Arrivals these days seen hurrying out dragging their cabin bags are more likely to be weekend warriors commuting from Paris or Brussels as workseekers from Newcastle or adventure-seeking shopgirls from Stoke-on-Trent.

But, after dark, none of them linger long in the square. Despite the changes, King’s Cross has yet to quite shed its predatory feel.

Daytime is okay. Parents even bring their kids to see King Cross Station’s latest attraction, the Harry Potter Merchandise, Souvenirs and Collectables shop next to a sign for Platform 9 3/4 from which J.K. Rowling’s fictional child heroes headed off to school.

I used to pass for a while through just such a secret door at King’s Cross. I coudn’t find it this week so maybe, like the fictional platform entrance, it’s been bricked up.

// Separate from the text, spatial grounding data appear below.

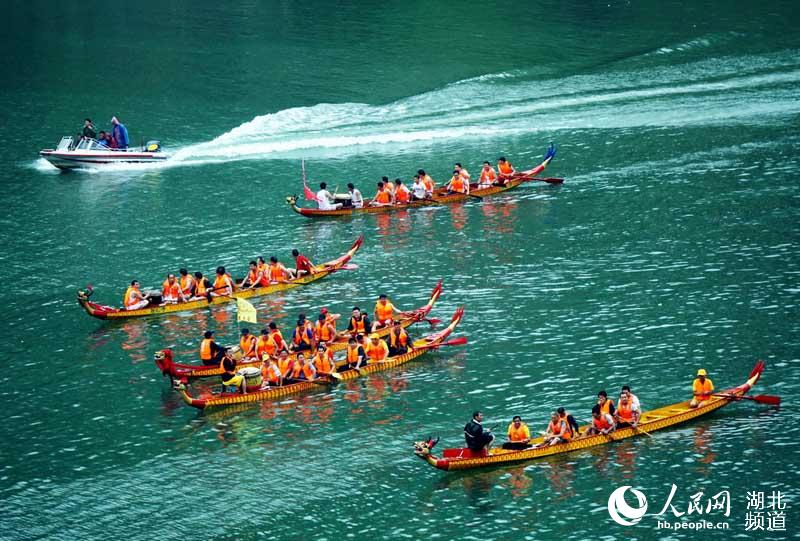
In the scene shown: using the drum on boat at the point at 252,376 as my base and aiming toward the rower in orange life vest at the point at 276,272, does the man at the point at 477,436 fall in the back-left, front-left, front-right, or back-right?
back-right

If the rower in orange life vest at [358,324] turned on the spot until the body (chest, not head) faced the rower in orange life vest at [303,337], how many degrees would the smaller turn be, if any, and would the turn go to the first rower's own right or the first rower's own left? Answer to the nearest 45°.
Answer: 0° — they already face them

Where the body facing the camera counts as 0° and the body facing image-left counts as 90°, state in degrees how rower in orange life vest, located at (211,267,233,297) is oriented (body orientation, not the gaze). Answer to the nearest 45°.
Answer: approximately 45°

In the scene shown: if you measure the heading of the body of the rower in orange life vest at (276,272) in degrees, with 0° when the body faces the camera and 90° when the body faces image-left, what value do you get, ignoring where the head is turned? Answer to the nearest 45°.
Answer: approximately 45°

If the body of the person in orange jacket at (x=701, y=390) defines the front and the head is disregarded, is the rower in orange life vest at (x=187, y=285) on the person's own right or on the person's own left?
on the person's own right

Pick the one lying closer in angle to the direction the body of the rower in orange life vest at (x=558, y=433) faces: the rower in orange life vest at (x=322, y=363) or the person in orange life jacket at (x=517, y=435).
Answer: the person in orange life jacket

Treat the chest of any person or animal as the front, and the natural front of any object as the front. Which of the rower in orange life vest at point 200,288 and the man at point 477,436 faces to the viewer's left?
the rower in orange life vest

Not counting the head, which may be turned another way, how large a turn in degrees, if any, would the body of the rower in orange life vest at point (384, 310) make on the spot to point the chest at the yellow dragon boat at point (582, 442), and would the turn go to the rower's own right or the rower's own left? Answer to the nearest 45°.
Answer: approximately 90° to the rower's own left

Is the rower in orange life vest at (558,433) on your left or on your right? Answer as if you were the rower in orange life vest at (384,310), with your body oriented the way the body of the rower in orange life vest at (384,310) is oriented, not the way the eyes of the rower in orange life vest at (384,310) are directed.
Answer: on your left

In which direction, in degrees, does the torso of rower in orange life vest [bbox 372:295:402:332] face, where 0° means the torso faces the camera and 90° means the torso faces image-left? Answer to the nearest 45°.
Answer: approximately 45°

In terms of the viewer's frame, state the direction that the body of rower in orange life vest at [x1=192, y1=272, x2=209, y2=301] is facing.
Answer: to the viewer's left

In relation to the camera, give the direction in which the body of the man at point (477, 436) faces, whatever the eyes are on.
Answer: to the viewer's right
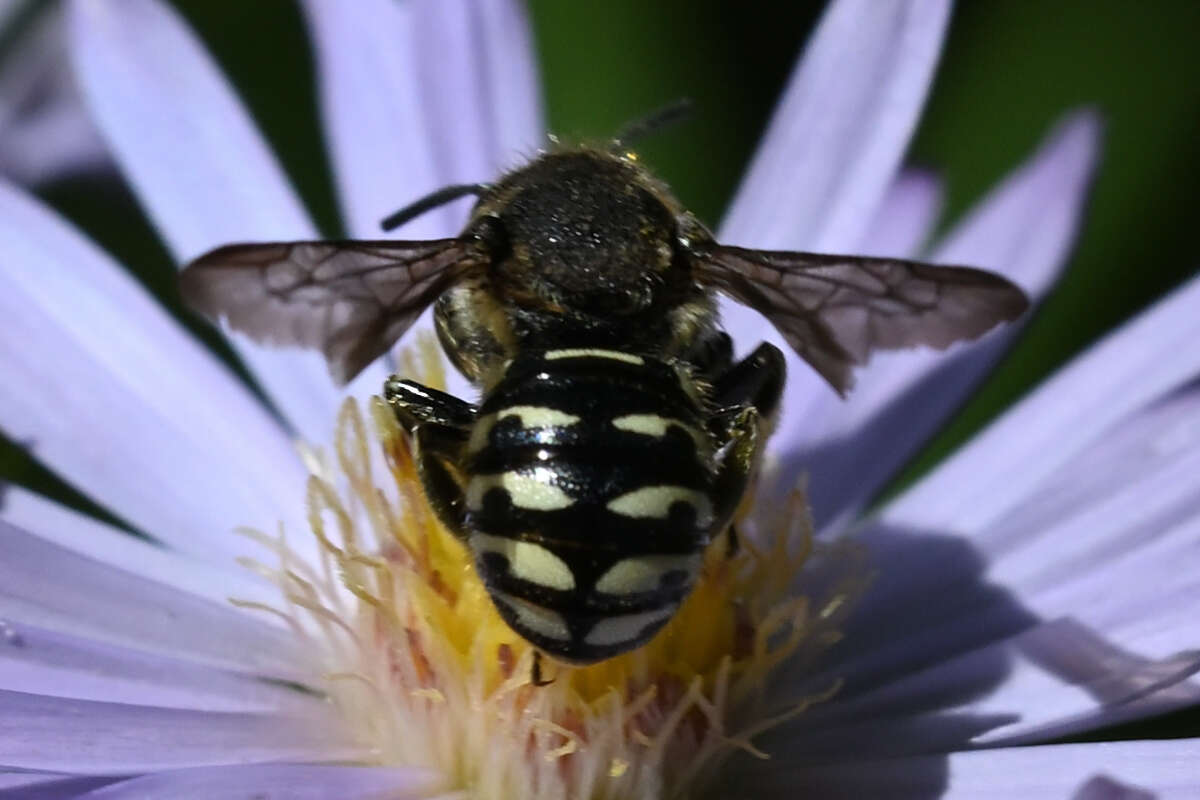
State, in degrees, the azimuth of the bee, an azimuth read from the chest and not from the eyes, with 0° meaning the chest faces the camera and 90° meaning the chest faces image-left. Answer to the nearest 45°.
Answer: approximately 180°
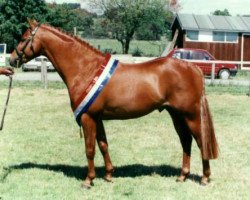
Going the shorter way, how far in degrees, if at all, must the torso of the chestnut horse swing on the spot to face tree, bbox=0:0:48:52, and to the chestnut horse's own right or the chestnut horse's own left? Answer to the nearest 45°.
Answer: approximately 90° to the chestnut horse's own right

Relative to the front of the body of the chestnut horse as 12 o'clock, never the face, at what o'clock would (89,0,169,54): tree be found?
The tree is roughly at 3 o'clock from the chestnut horse.

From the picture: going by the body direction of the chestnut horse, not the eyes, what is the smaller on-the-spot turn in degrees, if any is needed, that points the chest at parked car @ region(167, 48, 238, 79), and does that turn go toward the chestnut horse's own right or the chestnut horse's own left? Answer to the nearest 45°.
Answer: approximately 90° to the chestnut horse's own right

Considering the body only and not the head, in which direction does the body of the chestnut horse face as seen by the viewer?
to the viewer's left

It was the gateway to a subterranean world as weird in its way as Hogwarts. Like the Phantom in the Paris Opera, you descended in the gloom to a vast labyrinth of workshops and storerooms that never saw the light of day.

Like him, you almost expected to reach an underground river, which in the case of King’s Cross would surely be the long ago boxed-in River Fleet.

One vast area was run by a Czech emigré who bought cheap sports gear from the eastern bloc and sold it at such a hefty mark-up that half was allowed to rot in the network of vaulted tunnels and dead ends.

The permanent crew were a bunch of cricket-mad lads from St Lucia who liked to haughtily stress their superior status by refusing to speak anything but creole French, except to shout orders at the native temps.

They were the only ones who got to drive the second-hand electric milk floats needed to ferry supplies around their underground domain.

Their foreman was an older, book-loving man, also from the Caribbean, who was transitioning from Jesus to socialism.

Where are they now? Where are the storerooms for that matter? It’s all trendy shops now where the descent to the underworld began. Maybe there’s still a secret entrance for the initiated just like at Platform 9 3/4.

Perhaps that parallel, subterranean King’s Cross still exists, beyond the ken of the new inhabitants at Google or the Crick. So, should you find yourself in the area one dark night, don’t go wandering through any unmarked doors.